Cultural competencies for senior Bank personnel in LGBT issues

Country managers should be comfortable and informed enough to be able to visit Khem and the extensive networks of the under-served and invisible the Bank is seeking to serve. She should be comfortable about taking to a transgender former sex worker about how business infrastructure provided by the Bank is assisting her. He should be comfortable about asking Ministry of Health what is specifically being done about the MSM epidemic and be able to convene meetings of front-line activists and service providers to see if poverty and disease is actually being reduced.
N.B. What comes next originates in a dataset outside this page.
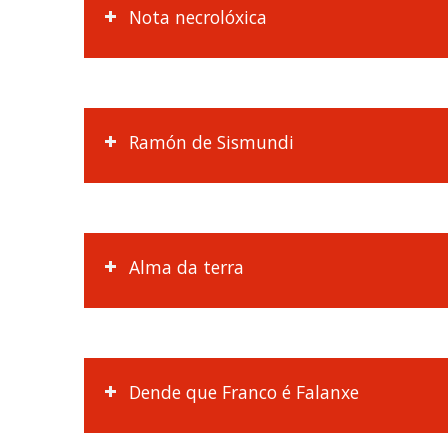
Nota necrolóxica
Ramón de Sismundi
Alma da terra
Dende que Franco é Falanxe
You cannot give $40m to a country for health care infrastructure and watch a government jail your HIV prevention leadership, whatever their sexual orientation. This is a moral issue and an economic one. It does not make sense to waste this kind of potential.

Pope Francis’s challenge to the clergy and leadership of the church was to “Smell your sheep” and not to lose touch with the people we are called to serve.  I am sure President Kim can find an equally basic principle to steer this leadership to renew the Bank’s  vision, mission and direction. As he meets with Pope Francis late this month, I am sure they will have a lot to talk about and to work on together.